O tempo quaresmal constitui uma oportunidade e um convite à conversão através da proposta de uma meditação sobre o carácter misterioso da existência do homem no mundo e sobre o sentido do seu agir. Este percurso, vivenciado num domínio de interioridade do “eu” individual, enquanto termo de referência do “outro” (enquanto “o outro do outro”), constitui-se como experiência da contingência; nesta experiência da contingência, como marca de uma fragilidade ontológica originária, o homem procura um novo sentido para a sua existência: este sentido é acolhido a partir do lugar onde o homem é homem e onde se faz homem; mas o homem não está fechado no seu “eu”, como contingência absoluta, dobrado sobre si mesmo; e é aí, precisamente, que a transcendência aparece, primeiramente, como uma dimensão fundante para o homem.
O homem acolhe-se na sua dimensão temporal, no tempo da sua história, lugar onde o homem se encontra, fora da plenitude do seu “ser outro”; todavia, o homem não se reconhece como uma “total fraqueza no coração do ser”; através da decifração das profundezas do seu desejo, o homem encontra, na visão cristã da vida, um sinal de eternidade: o cristianismo autentifica a visão da realidade, na medida em que se enraíza na experiência de um homem (Jesus Cristo) que, vindo de Deus, retorna a Ele, apontando o caminho que todo o homem deve seguir para se realizar segundo a sua verdade e autenticidade.
A não-reciprocidade, que se descobre como a lei da relação entre Deus e o homem, longe de abolir a relação inicial constitutiva, funda-a mais, determinando-a.

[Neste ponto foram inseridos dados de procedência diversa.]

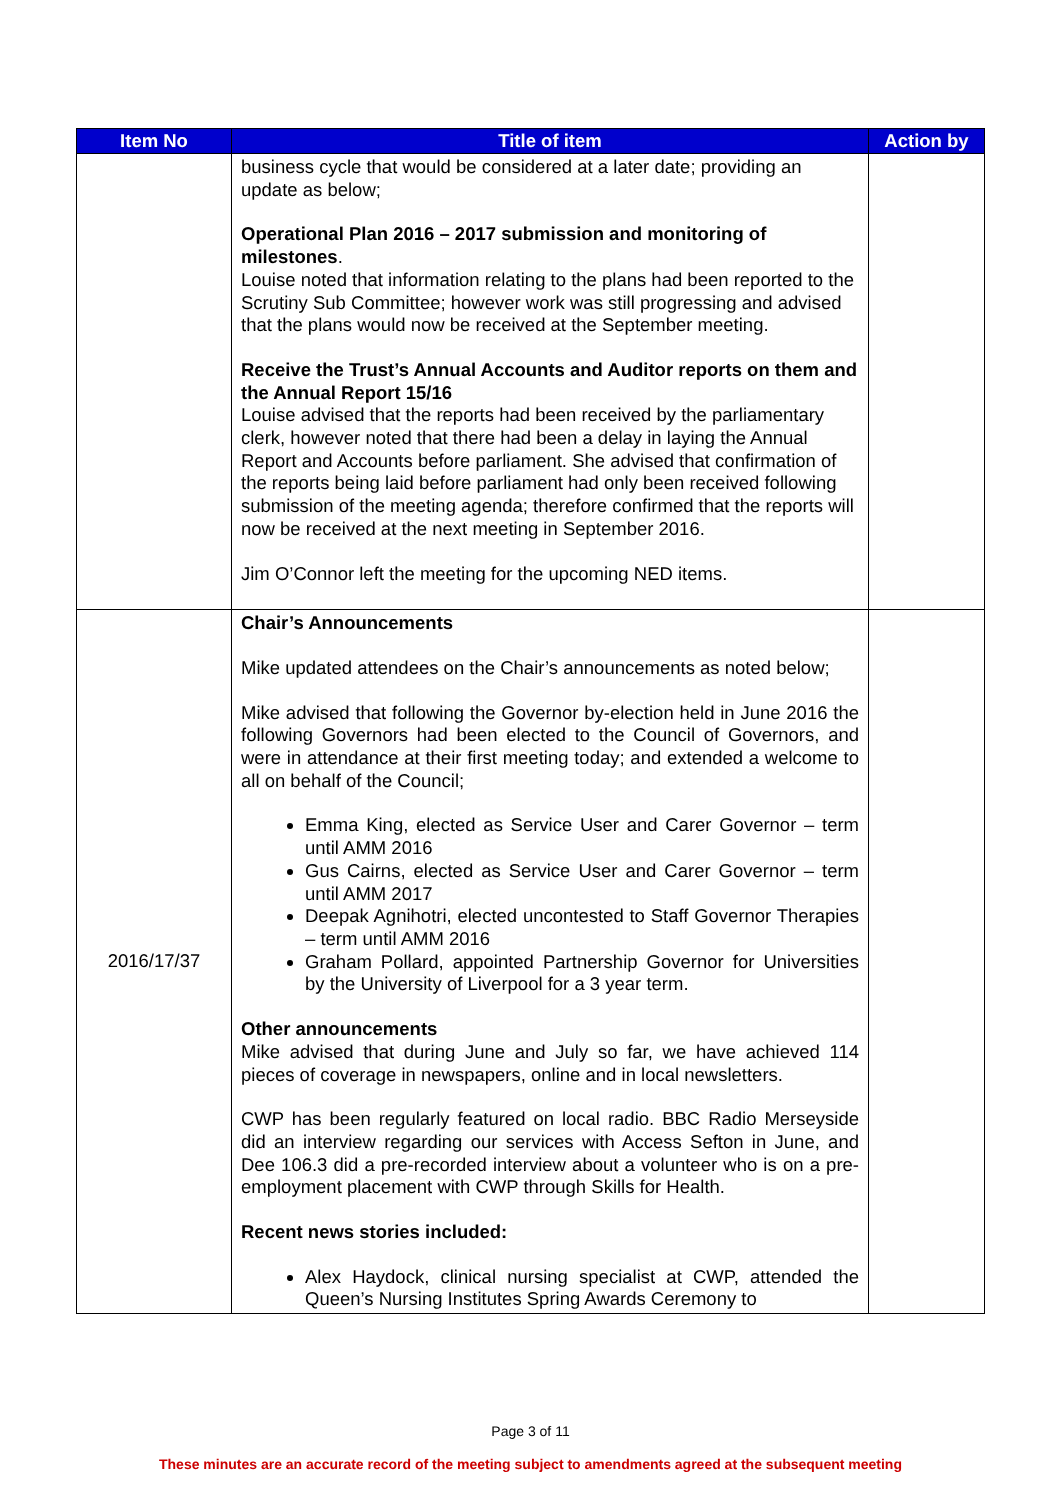| Item No | Title of item | Action by |
| --- | --- | --- |
| | business cycle that would be considered at a later date; providing an update as below; Operational Plan 2016 – 2017 submission and monitoring of milestones . Louise noted that information relating to the plans had been reported to the Scrutiny Sub Committee; however work was still progressing and advised that the plans would now be received at the September meeting. Receive the Trust’s Annual Accounts and Auditor reports on them and the Annual Report 15/16 Louise advised that the reports had been received by the parliamentary clerk, however noted that there had been a delay in laying the Annual Report and Accounts before parliament. She advised that confirmation of the reports being laid before parliament had only been received following submission of the meeting agenda; therefore confirmed that the reports will now be received at the next meeting in September 2016. Jim O’Connor left the meeting for the upcoming NED items. | |
| 2016/17/37 | Chair’s Announcements Mike updated attendees on the Chair’s announcements as noted below; Mike advised that following the Governor by-election held in June 2016 the following Governors had been elected to the Council of Governors, and were in attendance at their first meeting today; and extended a welcome to all on behalf of the Council; Emma King, elected as Service User and Carer Governor – term until AMM 2016 Gus Cairns, elected as Service User and Carer Governor – term until AMM 2017 Deepak Agnihotri, elected uncontested to Staff Governor Therapies – term until AMM 2016 Graham Pollard, appointed Partnership Governor for Universities by the University of Liverpool for a 3 year term. Other announcements Mike advised that during June and July so far, we have achieved 114 pieces of coverage in newspapers, online and in local newsletters. CWP has been regularly featured on local radio. BBC Radio Merseyside did an interview regarding our services with Access Sefton in June, and Dee 106.3 did a pre-recorded interview about a volunteer who is on a pre-employment placement with CWP through Skills for Health. Recent news stories included: Alex Haydock, clinical nursing specialist at CWP, attended the Queen’s Nursing Institutes Spring Awards Ceremony to | |
Page 3 of 11
These minutes are an accurate record of the meeting subject to amendments agreed at the subsequent meeting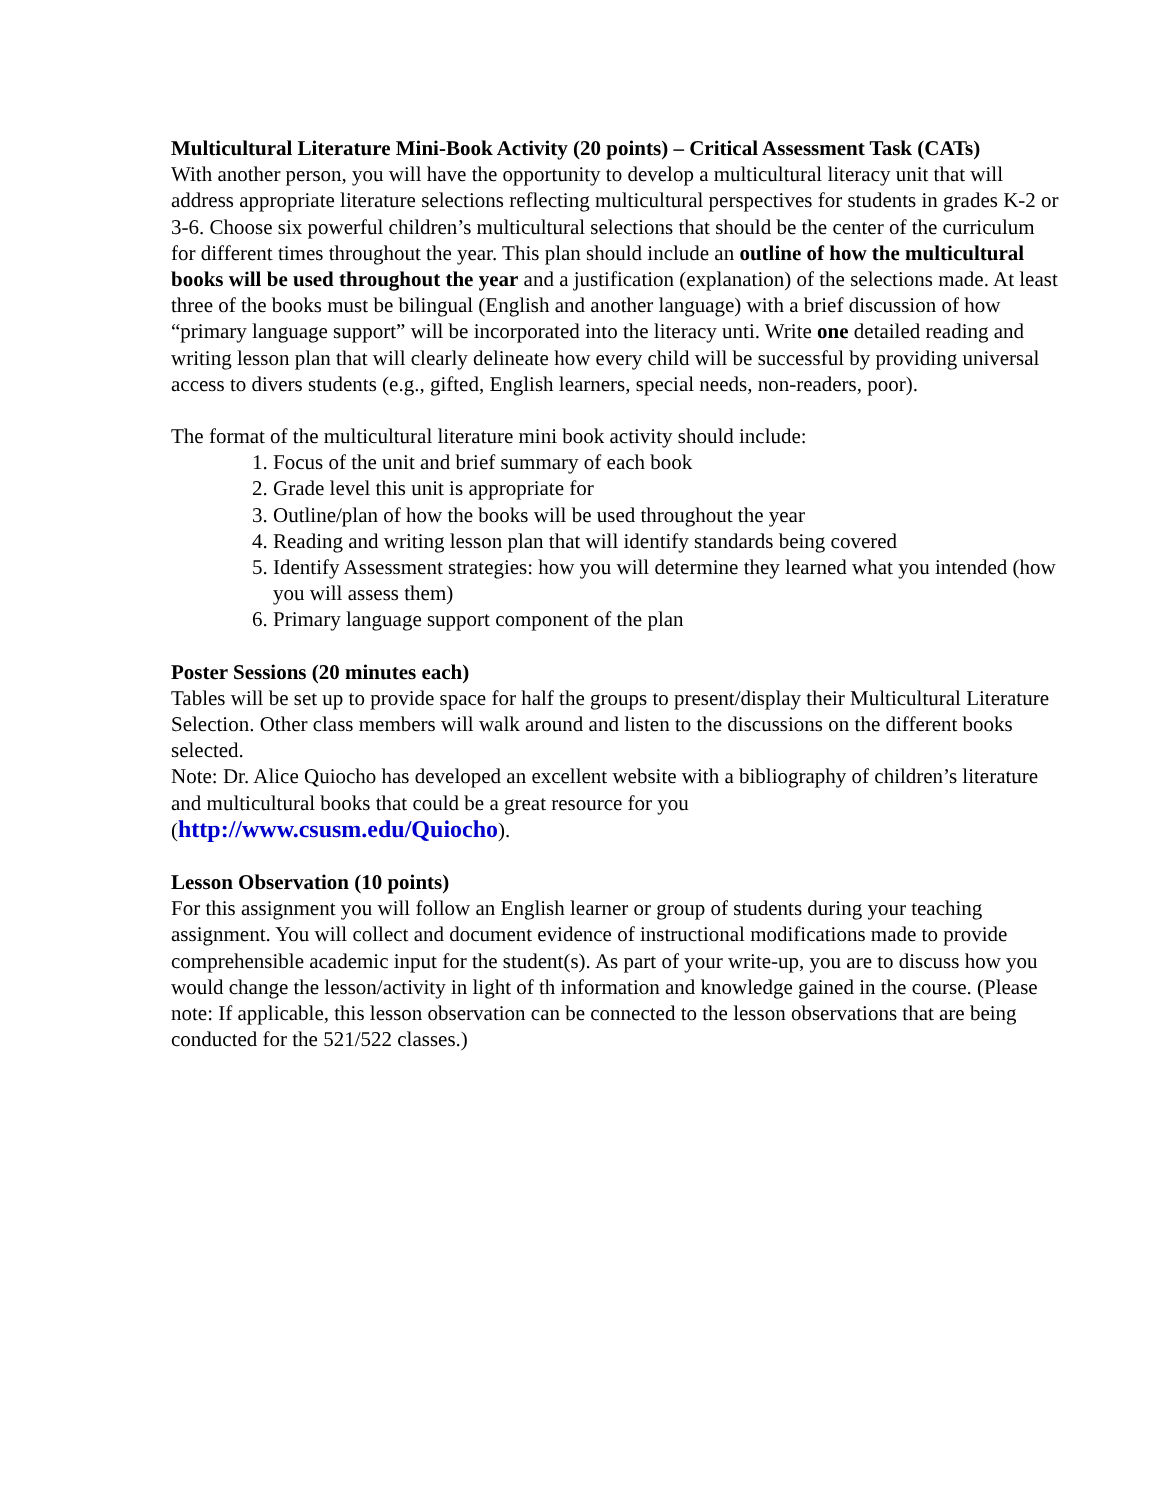Multicultural Literature Mini-Book Activity (20 points) – Critical Assessment Task (CATs)
With another person, you will have the opportunity to develop a multicultural literacy unit that will address appropriate literature selections reflecting multicultural perspectives for students in grades K-2 or 3-6. Choose six powerful children’s multicultural selections that should be the center of the curriculum for different times throughout the year. This plan should include an outline of how the multicultural books will be used throughout the year and a justification (explanation) of the selections made. At least three of the books must be bilingual (English and another language) with a brief discussion of how “primary language support” will be incorporated into the literacy unti. Write one detailed reading and writing lesson plan that will clearly delineate how every child will be successful by providing universal access to divers students (e.g., gifted, English learners, special needs, non-readers, poor).
The format of the multicultural literature mini book activity should include:
1. Focus of the unit and brief summary of each book
2. Grade level this unit is appropriate for
3. Outline/plan of how the books will be used throughout the year
4. Reading and writing lesson plan that will identify standards being covered
5. Identify Assessment strategies: how you will determine they learned what you intended (how you will assess them)
6. Primary language support component of the plan
Poster Sessions (20 minutes each)
Tables will be set up to provide space for half the groups to present/display their Multicultural Literature Selection. Other class members will walk around and listen to the discussions on the different books selected.
Note: Dr. Alice Quiocho has developed an excellent website with a bibliography of children’s literature and multicultural books that could be a great resource for you
(http://www.csusm.edu/Quiocho).
Lesson Observation (10 points)
For this assignment you will follow an English learner or group of students during your teaching assignment. You will collect and document evidence of instructional modifications made to provide comprehensible academic input for the student(s). As part of your write-up, you are to discuss how you would change the lesson/activity in light of th information and knowledge gained in the course. (Please note: If applicable, this lesson observation can be connected to the lesson observations that are being conducted for the 521/522 classes.)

Deus e o homem ficam plenamente comprometidos nesta relação, a um mesmo título, pois a verdade de Deus, entendida como plenitude em si, coincide, paradoxalmente, com o movimento pelo qual o homem se supera a si mesmo. Como contingência radical, o homem não pode ter o seu fundamento senão numa realidade que, de modo também radical, se encontra, a seu respeito, numa relação de alteridade.

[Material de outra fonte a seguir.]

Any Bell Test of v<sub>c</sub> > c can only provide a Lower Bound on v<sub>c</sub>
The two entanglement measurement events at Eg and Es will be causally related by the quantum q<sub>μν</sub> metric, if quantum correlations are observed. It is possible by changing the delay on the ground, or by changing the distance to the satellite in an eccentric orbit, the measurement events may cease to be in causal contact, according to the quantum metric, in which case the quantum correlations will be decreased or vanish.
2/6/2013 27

O tempo da Quaresma apela à mudança, à renovação, à conversão. Ao fazer a conversão, o homem ultrapassa a dimensão da eficácia, descobrindo, na sua intimidade, a presença de um projecto de transcendência (que põe em causa a totalidade estabelecida da sua existência); o alcance deste projecto, a realizar no tempo da história, enraíza-se no devir do homem concreto e determinado, num mundo determinado.
A conversão do “eu” opera uma relação original a si, mediante a visualização da adequação na não-adequação, a modificação do projecto de vida individual, numa atitude de crítica, de exigência, de responsabilidade e de generosidade: a consciência da gratuitidade (ou da generosidade como estrutura original da existência autêntica) está indissoluvelmente ligada à do ser como fonte matricial (“recebestes de graça, daí de graça”). Através da conversão, o homem recupera o seu valor, retomando as suas possibilidades de acção sobre o concreto para o transformar; a conversão, como metamorfose do “eu”, conduz o homem à liberdade autêntica, construindo a moralidade autêntica, como revelação permanente.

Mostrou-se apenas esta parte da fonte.